The faulty ball valve only came to light when he tried to refill the system. The valve was stuck shut - which shows that the water level in the F/E tank had not changed for years.
 
It could take less than an hour to replace the body only, but thats only if draining and refilling is easy.

When draining I close off the rad valves when they are working and so I only have to drain the pipework. That can be just 20 litres which I can do from the valve.

In other cases with stuck rad valves and a stuck drain cock it can be a much more involved job and take 1-2 hours. In fact on new cream carpets I might decline the job.

Funny how some people spend £2000 on cream carpets but dont get jammed rad valves replaced for £200 !

Tony

again, unnecessary fannying about. bung the header, drain it at the valve, replace, unbung, job done. if it's a sealed system it often takes less than 20 minutes.

the only time it should take more than 1 hour is if the valve is in an awkward position, siezed on or there is no movement in the pipes.
 
Keep going. Should be able to get 4 or 5 pages out of this one. Things are slow here too. :(

And, OP. If you are replacing the whole valve, please spend the extra few pennies and get the Honeywell valve. Not this Drayton nonsense.
 
Now we're getting somewhere!

Obviously the experts are all working late and don't get up until noon!

Right then - here is what I have found.

Popped the button, thing just comes off. Bit dusty, isolated mains had a look inside, nothing really exciting in there.

The identical HW one seems to work like this:

Turn system on.

Note actuator is in 'A' position - closed.

Turn HW on - little lever moves from A to B. We have HW!

Turn HW off - little lever moved back from B to A - HW off.

That's all great. Now - it's evil twin - the CH.

Turn CH on..... nothing. Little lever still on A.

Move the plastic catch to force the valve to B. CH starts working!

Turn CH off..... nothing. Have to switch off system in order to get lever back to A.

Does that offer up any more clues as to where the problem might be?

JD
 
this expert was busy getting drunk. :LOL:

take the head off and try to turn the spindle with your fingers. it only moves 30-40 degrees but should be easy to turn. if not it needs lubricating.

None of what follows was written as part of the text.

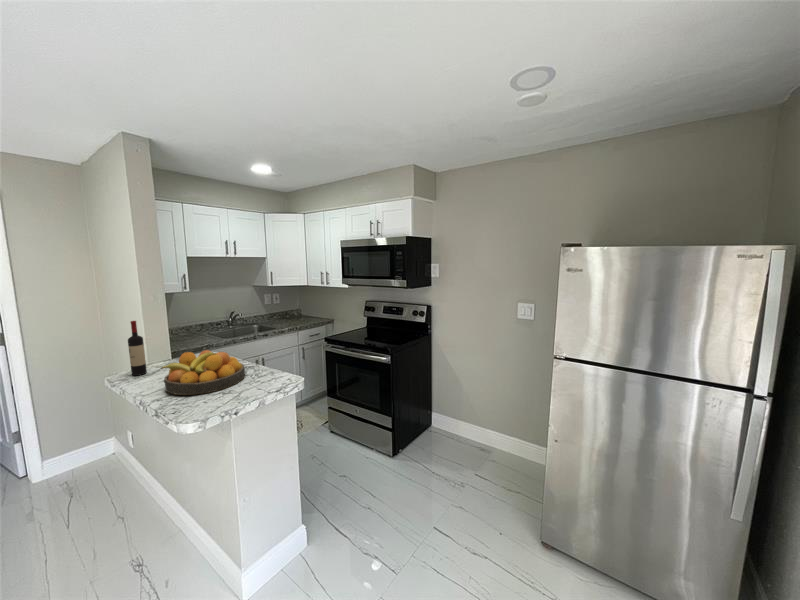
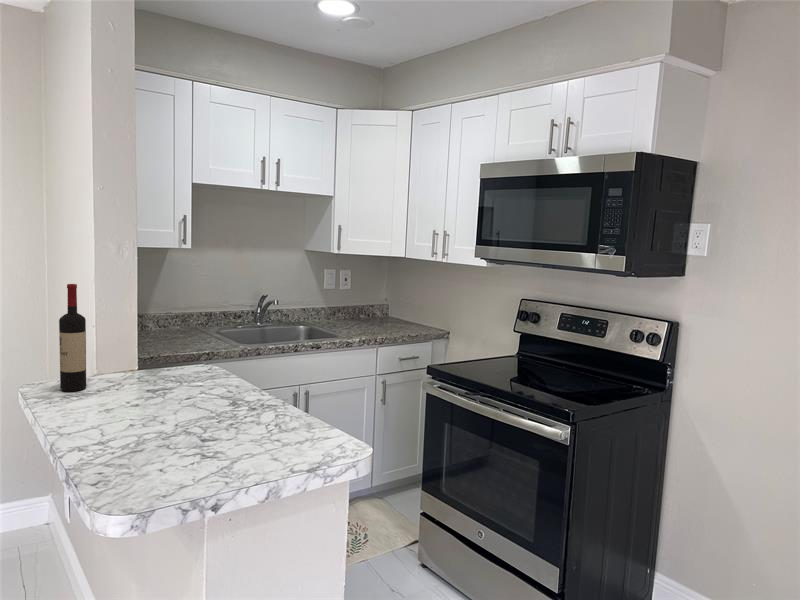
fruit bowl: present [161,350,245,395] -> none [95,356,256,448]

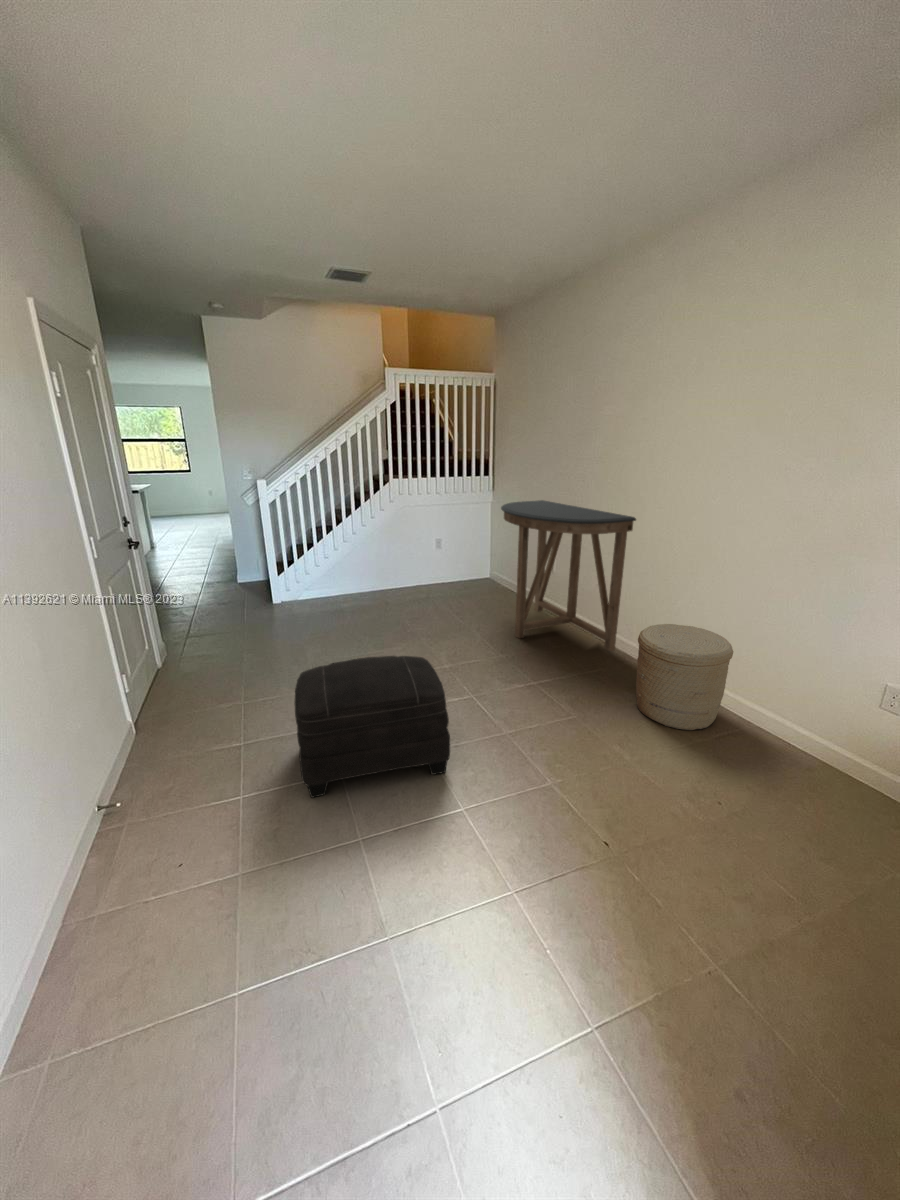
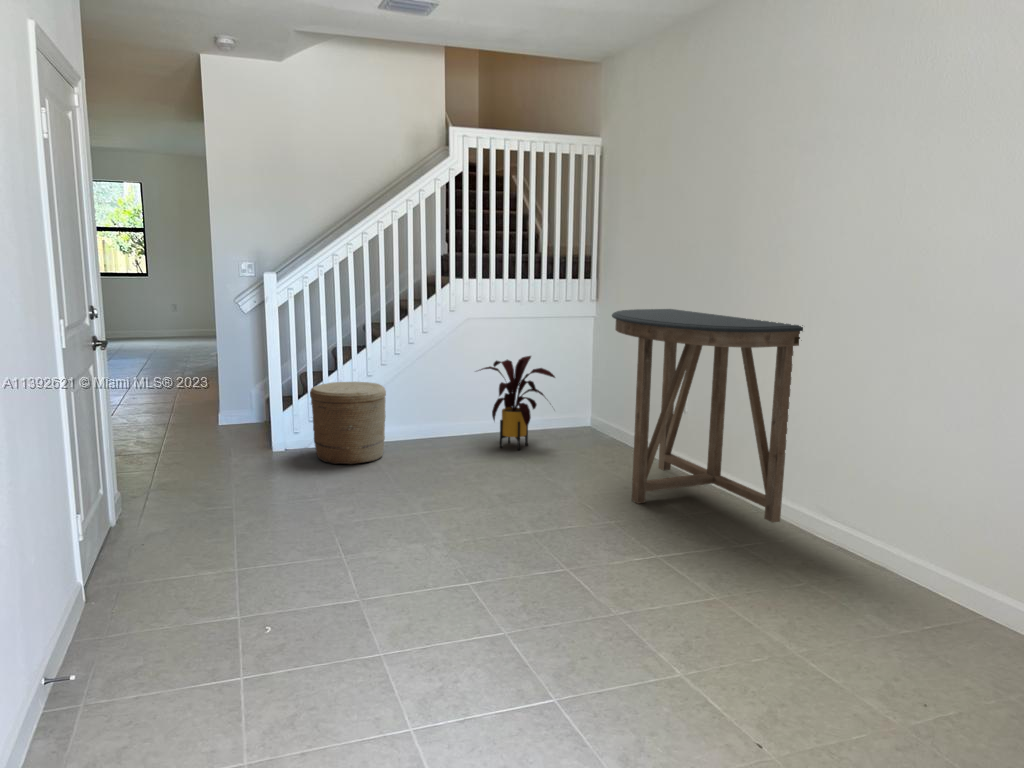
house plant: none [408,532,465,598] -> present [478,356,555,450]
woven basket: present [636,624,733,730] -> present [310,382,386,464]
ottoman: present [294,656,450,798] -> none [328,497,548,694]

if that's ok then i would be looking at changing the motor in the head but you have to confirm the motor is getting power from the clock first really.
 
Yep I can turn it easily - actually feels a bit loose!

So just a new head it must be then. Compete re-drain my *ss.

This bad boy is quite close up against the wall - I'm wondering if the honeywell ones are any bigger - might not fit?

JD
 
The motor must be getting power from the clock, because after I force the CH setting from A to B - when I switch the mains off - the lever moves back to A.

If there was no power from the clock I wouldn't be able to move it to B - it seems like it needs power to hold it there....

JD
 
a honeywell will fit if a drayton does but you don't need a new valve or even the head. difficult to tell from here but my money is on a shagged motor, that can be replaced on it's own or you could probably change the head yourself if you feel confident with swapping 5 wires.

remember you need to confirm 240v to the motor before we can be sure it's that.
 
The motor must be getting power from the clock, because after I force the CH setting from A to B - when I switch the mains off - the lever moves back to A.

If there was no power from the clock I wouldn't be able to move it to B - it seems like it needs power to hold it there....

JD

240v moves the motor to b position. the valve is spring loaded so moves back itself when the power is removed.
 
Right so if there was no power - if I forced the lever from A to B - it would just slide back to A again right?

Because it's saying on B and going back when I cut the power - I must have 240V going to the motor right?